AUSTIN (KXAN) — In Texas, beavers are highly associated with Buc-ee’s, the nation’s second-favorite gas station chain and truly a marvel for visitors passing through the Lone Star State.

Now, the chain can be credited for the name of a new species of ancient beaver that was rediscovered by researchers in The University of Texas Austin’s fossil collections, according to a press release from UT.

The beaver was called Anchitheriomys buceei, or “A. buceei” for short.

Steve May, a research associate at the UT Jackson School of Geosciences, said he was inspired by the beaver’s Texas connection and a “chance encounter” with a Buc-ee’s billboard.

The UT release said May was driving down a highway in 2020 and spotted a Buc-ee’s billboard that said “This is Beaver Country,” and it reminded him of the Texas beaver fossils he’d been studying at UT’s Texas Vertebrate Paleontology Collections.

“I thought, ‘Yeah, it is beaver country, and it has been for millions of years,’” May said.
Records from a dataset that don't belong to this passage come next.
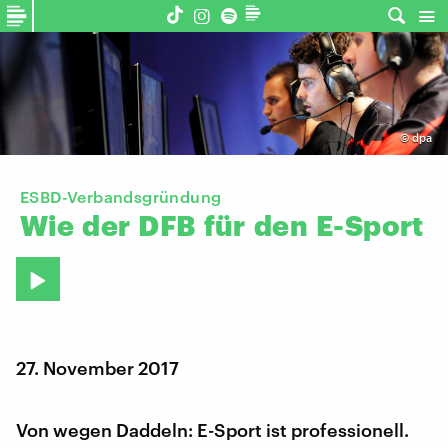
©
dpa
ESBD-Verbandsgründung
Wie
der
DFB
für
den
E-Sport
27. November 2017
Von wegen Daddeln: E-Sport ist professionell.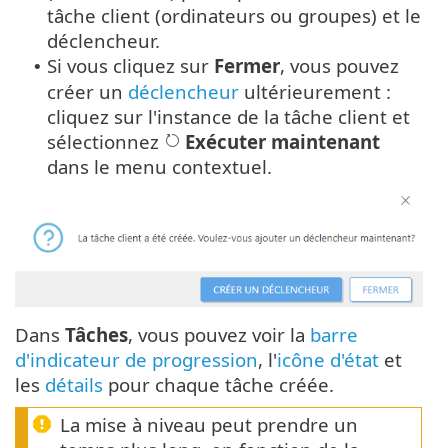
tâche client (ordinateurs ou groupes) et le
déclencheur.
Si vous cliquez sur
Fermer
, vous pouvez
•
créer un
déclencheur
ultérieurement :
cliquez sur l'instance de la tâche client et
sélectionnez
Exécuter maintenant
dans le menu contextuel.
Dans
Tâches
, vous pouvez voir la
barre
d'indicateur de progression
, l'
icône d'état
et
les
détails
pour chaque tâche créée.
La mise à niveau peut prendre un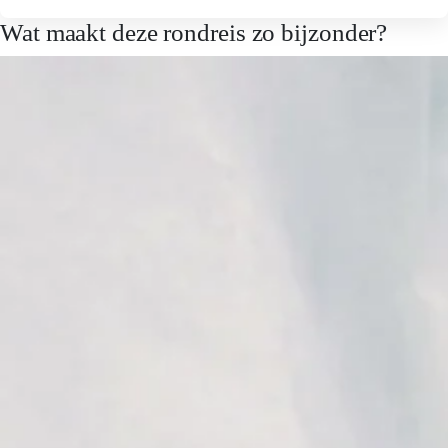
Wat maakt deze rondreis zo bijzonder?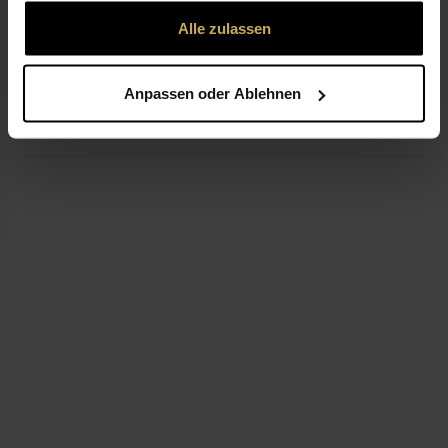
gesammelt haben.
Alle zulassen
ÖFFNUNGSZEITEN
Anpassen oder Ablehnen
LEISTUNGEN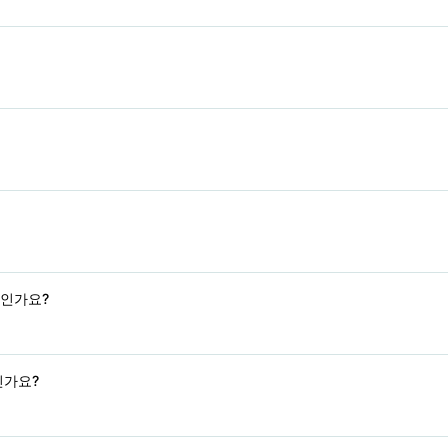
지인가요?
인가요?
A. buceei lived in Texas about 15 million years ago, according to the release.

The skull was originally collected by a team of Texas paleontologists in 1941, according to the release. One of them, Curtis Hesse — a museum curator at Texas A&M University — said in notes that he intended to name it a new species.
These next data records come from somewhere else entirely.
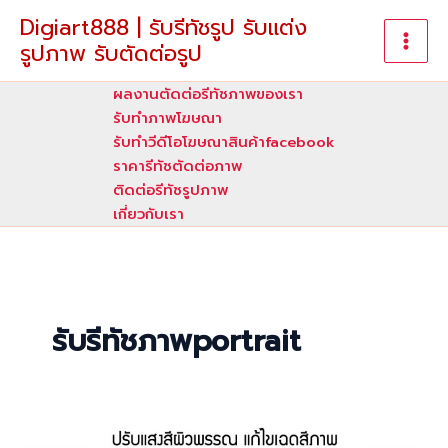
Skip
Digiart888 | รับรีทัชรูป รับแต่ง
to
รูปภาพ รับตัดต่อรูป
content
ผลงานตัดต่อรีทัชภาพของเรา
รับทําภาพโฆษณา
รับทำวีดีโอโฆษณาสินค้าfacebook
ราคารีทัชตัดต่อภาพ
ติดต่อรีทัชรูปภาพ
เกี่ยวกับเรา
รับรีทัชภาพportrait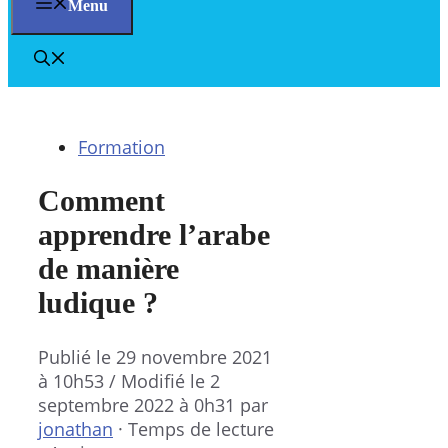
Menu
Formation
Comment
apprendre l’arabe
de manière
ludique ?
Publié le
29 novembre 2021
à 10h53
/ Modifié le 2
septembre 2022 à 0h31
par
jonathan
·
Temps de lecture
Hesse died in 1945 before he could complete his study and publish his findings. Eighty years later, May and Director of the Texas Vertebrate Paleontology Collections Matthew Brown — with the help of new technology and a better understanding of the fossil record of beavers — picked up where Hesse left off.

Matthew Brown (left) and Steve May (right) with beaver skulls new and old in the vertebrate paleontology collections at the Jackson School of Geosciences. Brown, the director of the collections, holds a skull from a modern North American Beaver. May, a research associate, holds a skull from Anchitheriomys buceei, a new species of ancient beaver that he discovered in the collections and named. (Photo credit: UT Jackson School of Geosciences)

May is the lead author of the paper that describes A. buceei along with other species of fossil beavers published in the journal Palaeontologia Electronica.